-- SUPPLIED TEXT --
——
I walked through the smoke-tinged halls of the studio and out into the cool air of the parking lot. Based on my lackluster showing at rehearsal, I was pretty sure I wouldn’t be that solution.

I peered through the windows into the rooms in the front of the studio. No one was wearing earplugs. Who wears earplugs? Who wears earplugs for the first time when rehearsing on a bass with new action on the night their band is going to decide whether to keep them or not?

I hope you enjoyed your last rehearsal, I mused to myself. Of course it had to be this awful one before the band decided what to do and not my fantastic showing from the prior week.

Before I realized it I had paced three times around the row of parked cars. I forced myself to sit down on the bumper of our Matrix. I fussed with my phone, scrolling through Twitter without really reading the messages.

Oh well. Being in a rock band had been fun, but that’s my life.

I looked up to find E peering down at me. “I wondered where you got off to. Come on, we’re done.”

I followed E back through the labyrinthine halls of the rehearsal space, neither of us uttering a word. I supposed they wanted to let me down together, so it would be official – and maybe a little kinder than if E did it on her own.

Back in our rehearsal room Zina and guitarist/songwriter Glenn were making small talk while they packed up. A friend of Glenn’s had just texted him – could the band play a surprise gig the next night? It might be a good warm-up for recording to play some of the newer tunes in a bar with the new lineup.
——
-- EXERCISE SET --
1 - Copy the band rehearsal passage word for word, starting at "Before I realized" and ending at "on her own.".
2 - Answer these questions from the band rehearsal passage.
(a) On the bumper of which vehicle does the narrator sit?
(b) Who comes out to find the narrator in the parking lot?
(c) What did a friend of Glenn's text to ask?
3 - Summarize the band rehearsal passage in two sentences.

-- Stored entries --
——
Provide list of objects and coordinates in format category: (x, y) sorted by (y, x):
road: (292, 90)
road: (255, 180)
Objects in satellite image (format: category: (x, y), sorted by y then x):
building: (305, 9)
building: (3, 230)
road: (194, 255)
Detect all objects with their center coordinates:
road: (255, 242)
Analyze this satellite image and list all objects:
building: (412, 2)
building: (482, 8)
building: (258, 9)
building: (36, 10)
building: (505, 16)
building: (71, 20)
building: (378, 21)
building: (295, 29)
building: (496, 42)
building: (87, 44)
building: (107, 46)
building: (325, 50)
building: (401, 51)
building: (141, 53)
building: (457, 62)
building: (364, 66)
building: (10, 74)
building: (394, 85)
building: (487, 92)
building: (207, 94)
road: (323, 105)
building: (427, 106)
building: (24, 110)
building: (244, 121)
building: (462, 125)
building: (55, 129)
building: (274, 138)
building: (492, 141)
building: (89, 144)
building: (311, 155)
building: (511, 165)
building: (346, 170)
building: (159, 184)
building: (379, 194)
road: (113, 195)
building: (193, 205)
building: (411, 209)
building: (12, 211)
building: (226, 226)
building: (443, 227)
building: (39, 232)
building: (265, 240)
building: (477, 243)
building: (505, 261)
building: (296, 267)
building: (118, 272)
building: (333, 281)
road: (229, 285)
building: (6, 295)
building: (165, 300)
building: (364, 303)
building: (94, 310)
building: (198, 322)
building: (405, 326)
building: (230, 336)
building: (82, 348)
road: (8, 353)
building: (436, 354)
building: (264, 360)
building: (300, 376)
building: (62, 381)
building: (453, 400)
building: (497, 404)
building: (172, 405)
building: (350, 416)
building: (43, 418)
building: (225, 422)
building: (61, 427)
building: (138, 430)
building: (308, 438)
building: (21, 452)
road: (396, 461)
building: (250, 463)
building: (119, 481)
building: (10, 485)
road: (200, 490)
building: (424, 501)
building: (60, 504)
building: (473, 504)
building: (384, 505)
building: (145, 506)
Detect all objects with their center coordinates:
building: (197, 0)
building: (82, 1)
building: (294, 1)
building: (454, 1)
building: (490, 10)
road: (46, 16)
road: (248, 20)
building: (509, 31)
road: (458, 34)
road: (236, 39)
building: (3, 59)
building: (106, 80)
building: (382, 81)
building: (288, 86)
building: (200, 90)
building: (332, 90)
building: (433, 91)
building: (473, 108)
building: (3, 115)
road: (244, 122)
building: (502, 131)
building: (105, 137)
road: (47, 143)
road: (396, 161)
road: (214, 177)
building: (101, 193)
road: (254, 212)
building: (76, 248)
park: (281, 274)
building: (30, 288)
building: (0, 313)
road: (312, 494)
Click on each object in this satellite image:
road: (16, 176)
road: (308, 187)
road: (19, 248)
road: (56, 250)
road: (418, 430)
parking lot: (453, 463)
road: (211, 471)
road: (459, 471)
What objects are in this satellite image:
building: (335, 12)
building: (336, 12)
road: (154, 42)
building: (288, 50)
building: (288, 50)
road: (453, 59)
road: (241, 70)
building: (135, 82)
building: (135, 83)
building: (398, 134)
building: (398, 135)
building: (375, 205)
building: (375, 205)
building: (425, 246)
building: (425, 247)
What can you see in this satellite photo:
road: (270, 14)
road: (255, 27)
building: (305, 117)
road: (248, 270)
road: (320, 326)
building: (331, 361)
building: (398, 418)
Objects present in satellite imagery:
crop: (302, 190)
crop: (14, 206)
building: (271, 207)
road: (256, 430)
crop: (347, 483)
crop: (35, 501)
——
-- RESPONSES FOR EACH TASK --
1 -
Before I realized it I had paced three times around the row of parked cars. I forced myself to sit down on the bumper of our Matrix. I fussed with my phone, scrolling through Twitter without really reading the messages.

Oh well. Being in a rock band had been fun, but that’s my life.

I looked up to find E peering down at me. “I wondered where you got off to. Come on, we’re done.”

I followed E back through the labyrinthine halls of the rehearsal space, neither of us uttering a word. I supposed they wanted to let me down together, so it would be official – and maybe a little kinder than if E did it on her own.

2 -
(a) The Matrix
(b) E
(c) Whether the band could play a surprise gig the next night

3 - After a poor showing at rehearsal, the narrator paces the studio parking lot, expecting to be let go from the band. E brings the narrator back inside, where Zina and Glenn are packing up and talking about a friend's request for the band to play a surprise gig the next night.